As a supporter of the Linux mobile ecosystem, I value the work done on FuriOS and the FLX1s. However, as the market matures in 2026, "de-Googled software" is no longer enough to justify the premium price of mid-range hardware. To truly become a "Safety Device," Furi Labs must lead where Big Tech cannot: Open-Source Silicon and Verifiable Hardware.
I am requesting that future iterations of Furi hardware move beyond standard budget components and integrate the following "Trust-No-One" hardware features:
1. Integration of an Open-Source Secure Element (TROPIC01)
Big Tech uses "Black Box" chips (Knox, Titan, Secure Enclave) that require total trust in the manufacturer.
Request: Integrate an auditable, open-source secure element like the Tropic Square TROPIC01.
Justification: This moves security from a "pinky promise" to a verifiable reality. An auditable chip for disk encryption and key storage is the only way to prove no backdoors exist at the silicon level. It justifies a premium price by providing security that even a $1,200 flagship cannot offer.
2. Active Tamper-Zeroization (Physical Self-Destruct)
Privacy phones are prime targets for forensic "chip-off" or "cold-boot" attacks once physically seized.
Request: Add internal physical tamper sensors (light-sensitive photodiodes or a voltage-monitored mesh) linked directly to the Secure Element.
Justification: If the device casing is physically breached, the hardware should automatically "zeroize" (wipe) the master encryption keys. This makes the phone truly safe for users in high-risk environments where physical seizure is the primary threat.
3. Modular Security via Pogo Pins (HSM Backpack)
The "all-in-one" phone model is a security liability because the keys and the data live in the same box.
Request: Develop an external Hardware Security Module (HSM) that connects via the phone's expansion pins.
Justification: Allow users to physically remove their "security brain" (PGP keys, root secrets) and carry it separately.
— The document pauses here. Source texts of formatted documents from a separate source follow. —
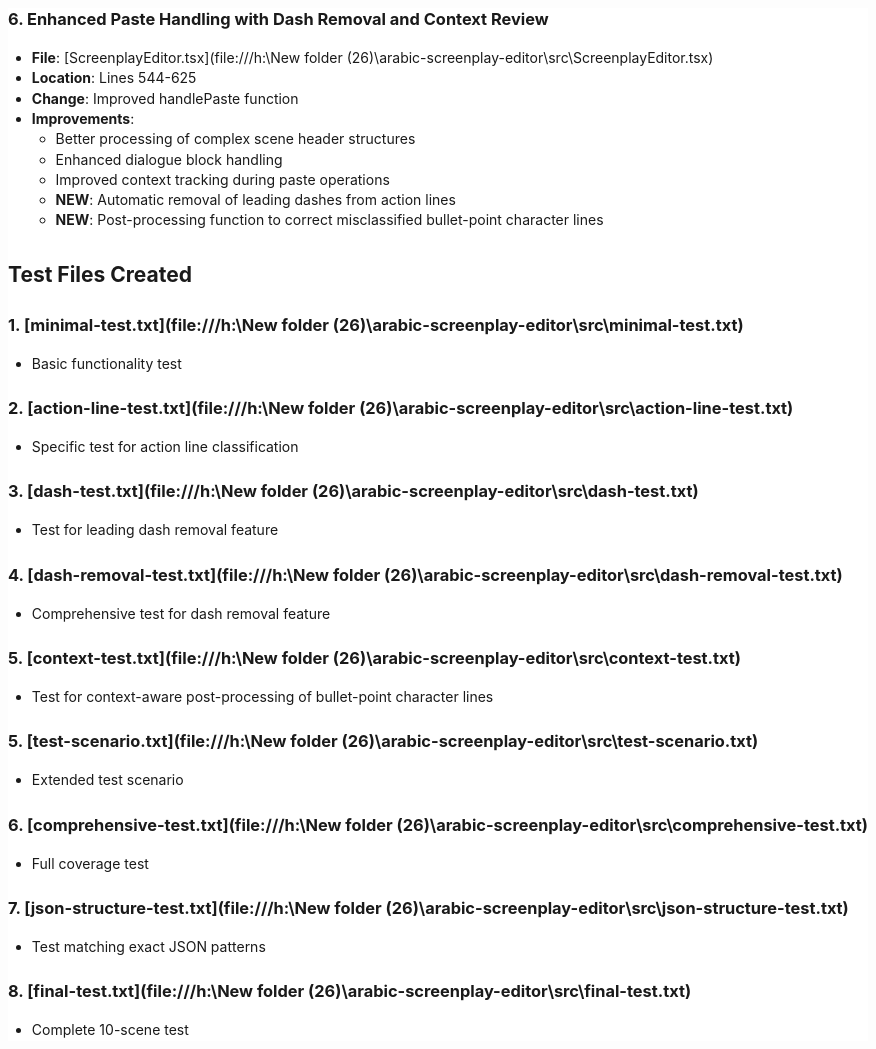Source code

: ### 6. Enhanced Paste Handling with Dash Removal and Context Review
- **File**: [ScreenplayEditor.tsx](file:///h:\New folder (26)\arabic-screenplay-editor\src\ScreenplayEditor.tsx)
- **Location**: Lines 544-625
- **Change**: Improved handlePaste function
- **Improvements**:
  - Better processing of complex scene header structures
  - Enhanced dialogue block handling
  - Improved context tracking during paste operations
  - **NEW**: Automatic removal of leading dashes from action lines
  - **NEW**: Post-processing function to correct misclassified bullet-point character lines

## Test Files Created

### 1. [minimal-test.txt](file:///h:\New folder (26)\arabic-screenplay-editor\src\minimal-test.txt)
- Basic functionality test

### 2. [action-line-test.txt](file:///h:\New folder (26)\arabic-screenplay-editor\src\action-line-test.txt)
- Specific test for action line classification

### 3. [dash-test.txt](file:///h:\New folder (26)\arabic-screenplay-editor\src\dash-test.txt)
- Test for leading dash removal feature

### 4. [dash-removal-test.txt](file:///h:\New folder (26)\arabic-screenplay-editor\src\dash-removal-test.txt)
- Comprehensive test for dash removal feature

### 5. [context-test.txt](file:///h:\New folder (26)\arabic-screenplay-editor\src\context-test.txt)
- Test for context-aware post-processing of bullet-point character lines

### 5. [test-scenario.txt](file:///h:\New folder (26)\arabic-screenplay-editor\src\test-scenario.txt)
- Extended test scenario

### 6. [comprehensive-test.txt](file:///h:\New folder (26)\arabic-screenplay-editor\src\comprehensive-test.txt)
- Full coverage test

### 7. [json-structure-test.txt](file:///h:\New folder (26)\arabic-screenplay-editor\src\json-structure-test.txt)
- Test matching exact JSON patterns

### 8. [final-test.txt](file:///h:\New folder (26)\arabic-screenplay-editor\src\final-test.txt)
- Complete 10-scene test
This creates a "Possession-Based" security model. Without the physical module attached, the phone remains an encrypted brick, providing a level of protection that software-only solutions cannot match.
Conclusion: By choosing lower-spec CPUs to maintain margins, you risk being seen as a "Privacy Tax" company. By choosing "Secure-by-Design" hardware, you become an essential tool for digital sovereignty. We don't want a cheaper phone; we want a phone that is physically incapable of betraying us.
Hello, to re-iterate the response by @fakeshell in Telegram, we don't have the funds for the immense fabrication and software costs in the foreseeable future.